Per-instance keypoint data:
+===+

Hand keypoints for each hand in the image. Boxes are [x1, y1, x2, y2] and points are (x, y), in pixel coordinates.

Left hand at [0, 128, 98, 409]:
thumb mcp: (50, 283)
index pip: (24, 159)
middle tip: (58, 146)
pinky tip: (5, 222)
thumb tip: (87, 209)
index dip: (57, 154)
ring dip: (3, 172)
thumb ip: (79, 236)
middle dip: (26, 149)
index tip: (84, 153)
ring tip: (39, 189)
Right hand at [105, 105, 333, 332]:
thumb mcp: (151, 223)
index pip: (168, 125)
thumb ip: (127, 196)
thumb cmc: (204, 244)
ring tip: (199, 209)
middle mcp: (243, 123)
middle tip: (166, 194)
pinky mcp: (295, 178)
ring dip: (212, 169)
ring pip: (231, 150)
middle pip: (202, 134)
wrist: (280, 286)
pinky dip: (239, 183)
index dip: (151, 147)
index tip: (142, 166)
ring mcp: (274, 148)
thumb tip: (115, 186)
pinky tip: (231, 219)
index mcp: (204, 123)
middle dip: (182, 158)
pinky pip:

+===+

■ **Problem to solve**: Find the lines above with the word "pinky". Copy them out.

■ **Answer for this exercise**:
pinky tip: (5, 222)
pinky mcp: (295, 178)
pinky dip: (239, 183)
pinky tip: (231, 219)
pinky pip:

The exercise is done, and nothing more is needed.